EXERCISE DETAILS. Leave the pictures out, and transcribe the material below exactly from the line with "left knee: (375, 315)" to the line with "neck: (335, 281)", both lines included.

MATERIAL PROVIDED.
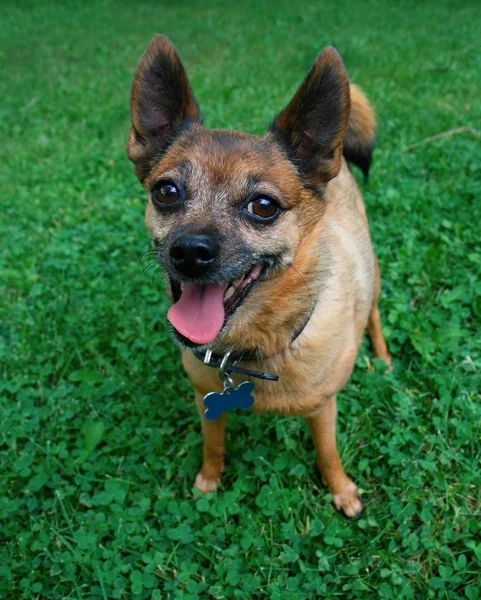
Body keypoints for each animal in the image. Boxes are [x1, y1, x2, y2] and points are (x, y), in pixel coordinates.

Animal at [126, 35, 390, 516]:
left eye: (263, 206)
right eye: (166, 192)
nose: (190, 251)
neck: (248, 353)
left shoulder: (323, 409)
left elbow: (328, 453)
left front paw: (341, 490)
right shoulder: (206, 402)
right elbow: (214, 446)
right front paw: (208, 481)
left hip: (374, 278)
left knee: (375, 315)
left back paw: (382, 358)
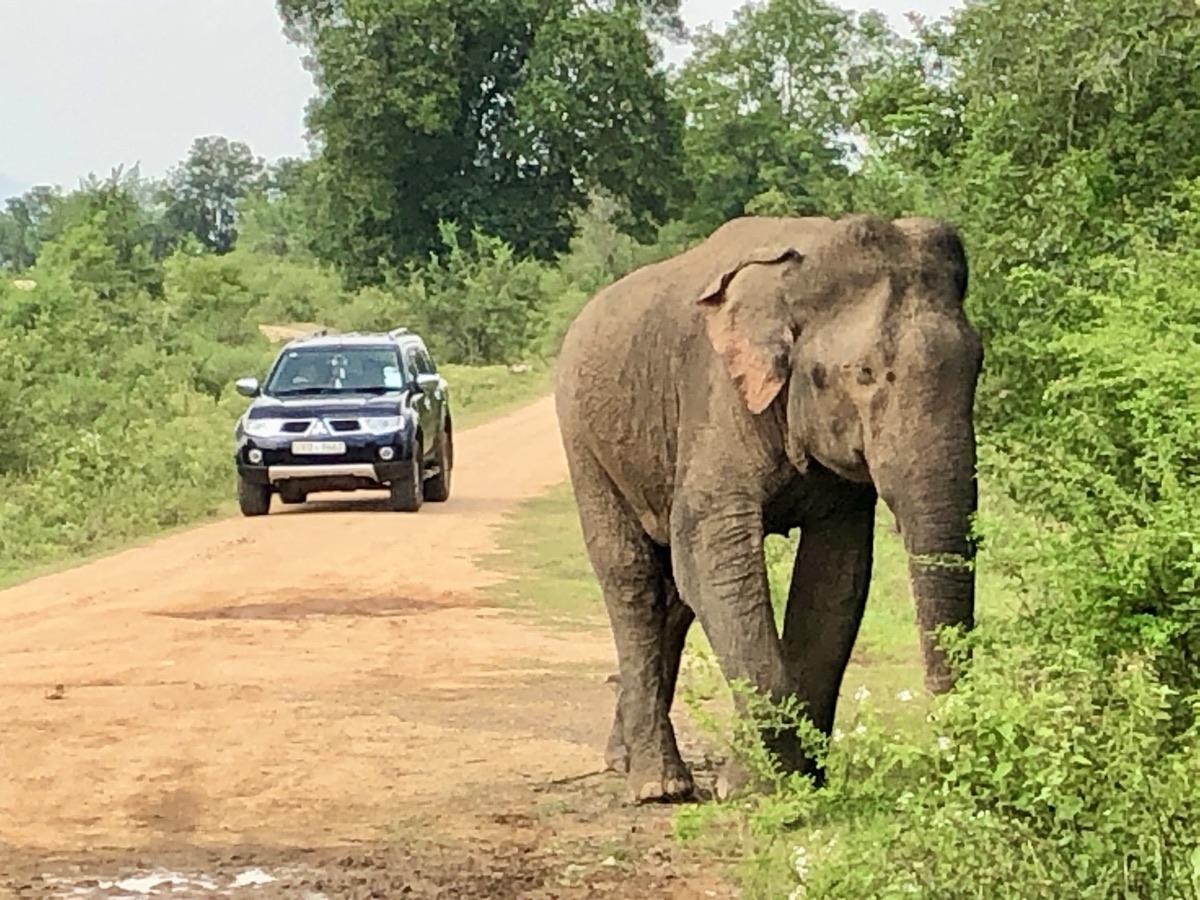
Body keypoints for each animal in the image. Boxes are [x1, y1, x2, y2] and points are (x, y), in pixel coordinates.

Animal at [553, 213, 983, 803]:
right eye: (865, 373)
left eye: (978, 367)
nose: (946, 741)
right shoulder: (718, 394)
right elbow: (713, 551)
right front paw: (754, 788)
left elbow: (836, 576)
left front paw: (798, 779)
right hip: (583, 439)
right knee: (631, 578)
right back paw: (658, 785)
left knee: (674, 597)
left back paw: (623, 760)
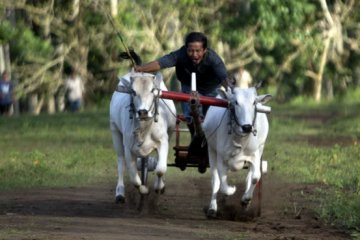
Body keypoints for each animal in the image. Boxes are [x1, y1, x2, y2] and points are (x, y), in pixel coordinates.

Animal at [110, 71, 176, 202]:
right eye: (133, 91)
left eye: (152, 90)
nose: (143, 112)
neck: (145, 127)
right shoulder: (128, 149)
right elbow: (135, 180)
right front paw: (144, 190)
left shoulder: (163, 141)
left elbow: (160, 169)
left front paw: (159, 187)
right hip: (115, 131)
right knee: (120, 162)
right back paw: (120, 192)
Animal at [202, 86, 272, 218]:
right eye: (235, 102)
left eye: (254, 102)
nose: (247, 127)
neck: (240, 139)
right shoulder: (221, 158)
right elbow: (222, 184)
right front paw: (231, 190)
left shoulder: (255, 156)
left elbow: (255, 177)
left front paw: (246, 200)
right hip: (211, 151)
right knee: (215, 181)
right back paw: (212, 208)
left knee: (249, 177)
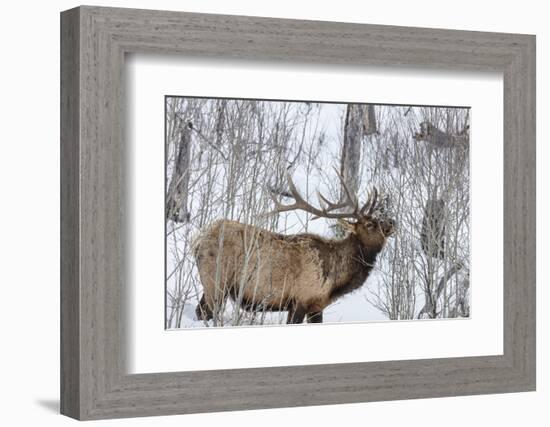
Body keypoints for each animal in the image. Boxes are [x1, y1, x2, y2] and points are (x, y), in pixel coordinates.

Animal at [192, 172, 394, 326]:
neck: (335, 281)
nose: (392, 222)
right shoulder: (300, 298)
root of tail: (199, 240)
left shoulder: (316, 306)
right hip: (216, 281)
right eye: (370, 224)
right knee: (204, 312)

FINISHED TASK.
left knee: (375, 315)
left back paw: (382, 358)
Body keypoints for each animal in the image. Boxes are [x1, y1, x2, y2] and points are (x, y), in pixel coordinates.

Animal at [553, 213, 983, 803]:
right eye: (865, 373)
left eye: (978, 367)
nose: (946, 741)
right shoulder: (718, 394)
right elbow: (713, 551)
right front paw: (754, 788)
left elbow: (836, 576)
left front paw: (798, 779)
right hip: (583, 439)
right knee: (631, 578)
right back paw: (658, 785)
left knee: (674, 597)
left back paw: (623, 760)
Body keypoints for each animal in the image. Boxes are [x1, y1, x2, y2] and points are (x, y), in pixel coordinates.

Animal at [110, 71, 176, 202]:
right eye: (133, 91)
left eye: (152, 90)
nose: (143, 112)
neck: (145, 127)
right shoulder: (128, 149)
right elbow: (135, 180)
right front paw: (144, 190)
left shoulder: (163, 141)
left elbow: (160, 169)
left front paw: (159, 187)
right hip: (115, 131)
right knee: (120, 162)
right back paw: (120, 192)
Animal at [202, 86, 272, 218]:
right eye: (235, 102)
left eye: (254, 102)
nose: (247, 127)
neck: (240, 139)
right shoulder: (221, 158)
right elbow: (222, 184)
right front paw: (231, 190)
left shoulder: (255, 156)
left elbow: (255, 177)
left front paw: (246, 200)
right hip: (211, 151)
right knee: (215, 181)
right back paw: (212, 208)
left knee: (249, 177)
Body keypoints for each animal in the image. Boxes are [x1, y1, x2, y2] and points are (x, y), in pixel coordinates.

Animal at [192, 172, 394, 326]:
neck: (335, 281)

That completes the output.